*WORK INSTRUCTION:* From the passage on secure names for bit-strings, reproduce word for word the stretch from "- The hash values" through "from the author.".

*EXCERPT TO READ:*
Stuart Haber and W. Scott Stornetta’s paper, “Secure Names for Bit-Strings,” Proceedings of the 4th ACM Conference on Computer and Communications Security (1997: 28-35), is a second essay cited by Satoshi Nakamoto in the Bitcoin whitepaper. They build on a feature of their earlier ‘91 essay, “How to Time-Stamp Digital Documents”. In addition, “Secure Names for Bit-Strings” offers a naming scheme using Merkle trees; Ralph Merkle is in the acknowledgments and they are explicit about it in section 2.4. Merkle trees have become widely adopted in the blockchain space and so this is another connection to the present, albeit applied to naming bit-strings in digital documents.
Two desirable features of a digital document are that it satisfies a useful naming scheme for retrievability - that they can be easily found - and that the integrity of the document can be verified. The second feature is the focus of this paper: “how to make sure that the bit-string content of a given digital document is indeed the same as the bit-string that was intended.” Before diving into their proposed scheme, I’ll first comment on what bit-strings are.
A bit-string is a sequence of bits, an ordering of 0’s and 1’s: ‘01100010’. It is the machine-friendly version of the content that makes up the digital document. Haber and Stornetta do not go into detail about what a bit-string is, leaving open whether it includes metadata. To avoid discussions of what is data vs metadata, for simplicity, think of the bit-string as containing the content that is to be protected and not subject to tampering.
Some early requirements for an acceptable solution for an integrity mechanism:
- It should not require burdensome infrastructure, such as required for digital signatures
- It should not depend on the secrecy of a cryptographic key
One-way hash functions are one way to go, but they have challenges too:
- The resultant name must be long-lasting, not easily requiring an update due to technological advances.
- The hash values should not be too long.
- One-way hash values usually appear random, as if removing control over the form of the name from the author.

Data items
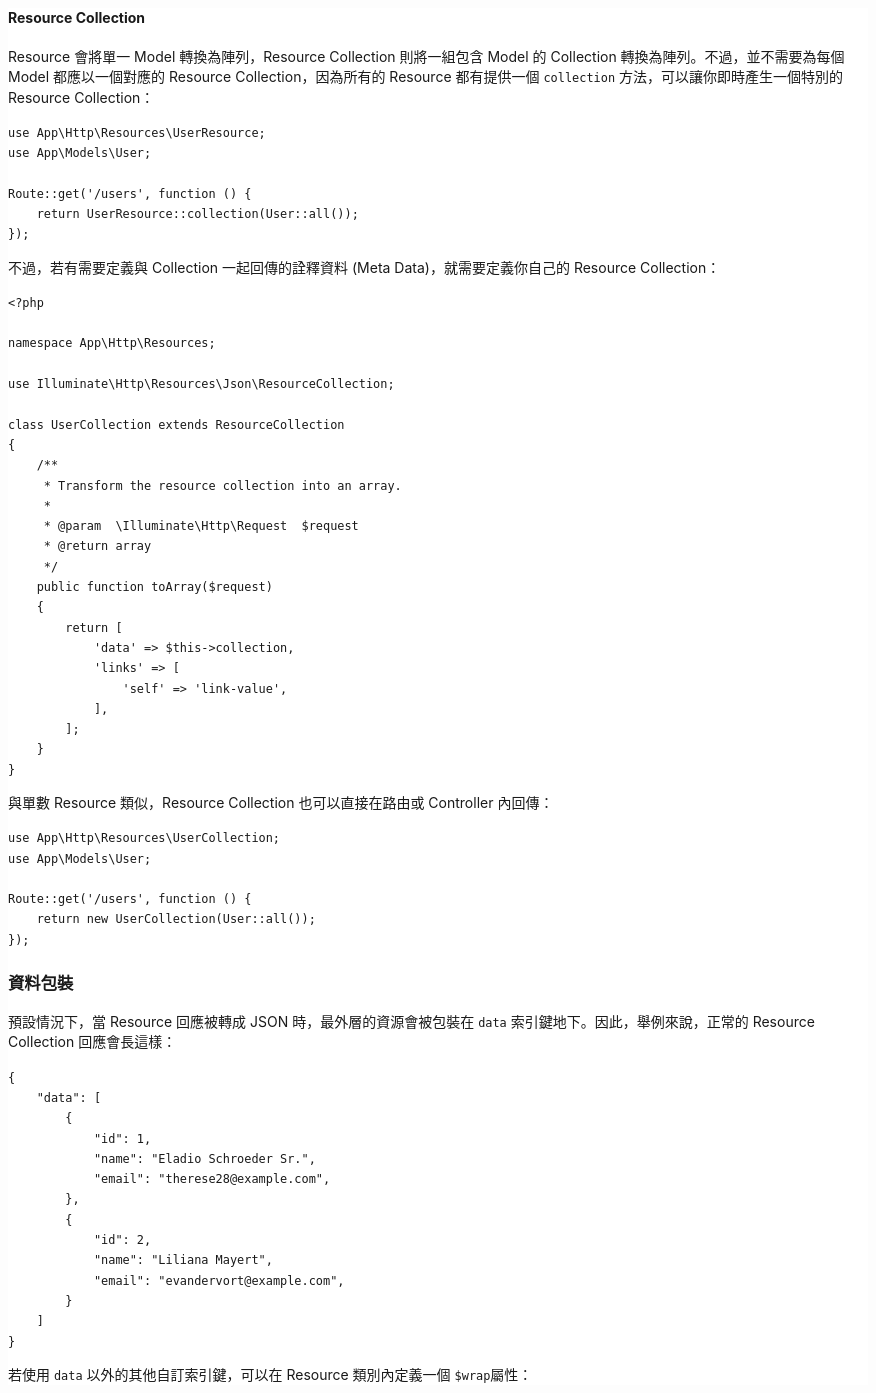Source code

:<a name="writing-resource-collections"></a>

#### Resource Collection

Resource 會將單一 Model 轉換為陣列，Resource Collection 則將一組包含 Model 的 Collection 轉換為陣列。不過，並不需要為每個 Model 都應以一個對應的 Resource Collection，因為所有的 Resource 都有提供一個 `collection` 方法，可以讓你即時產生一個特別的 Resource Collection：

    use App\Http\Resources\UserResource;
    use App\Models\User;
    
    Route::get('/users', function () {
        return UserResource::collection(User::all());
    });
不過，若有需要定義與 Collection 一起回傳的詮釋資料 (Meta Data)，就需要定義你自己的 Resource Collection：

    <?php
    
    namespace App\Http\Resources;
    
    use Illuminate\Http\Resources\Json\ResourceCollection;
    
    class UserCollection extends ResourceCollection
    {
        /**
         * Transform the resource collection into an array.
         *
         * @param  \Illuminate\Http\Request  $request
         * @return array
         */
        public function toArray($request)
        {
            return [
                'data' => $this->collection,
                'links' => [
                    'self' => 'link-value',
                ],
            ];
        }
    }
與單數 Resource 類似，Resource Collection 也可以直接在路由或 Controller 內回傳：

    use App\Http\Resources\UserCollection;
    use App\Models\User;
    
    Route::get('/users', function () {
        return new UserCollection(User::all());
    });
<a name="data-wrapping"></a>

### 資料包裝

預設情況下，當 Resource 回應被轉成 JSON 時，最外層的資源會被包裝在 `data` 索引鍵地下。因此，舉例來說，正常的 Resource Collection 回應會長這樣：

    {
        "data": [
            {
                "id": 1,
                "name": "Eladio Schroeder Sr.",
                "email": "therese28@example.com",
            },
            {
                "id": 2,
                "name": "Liliana Mayert",
                "email": "evandervort@example.com",
            }
        ]
    }
若使用 `data` 以外的其他自訂索引鍵，可以在 Resource 類別內定義一個 `$wrap`屬性：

*ANSWER BOX:*
- The hash values should not be too long.
- One-way hash values usually appear random, as if removing control over the form of the name from the author.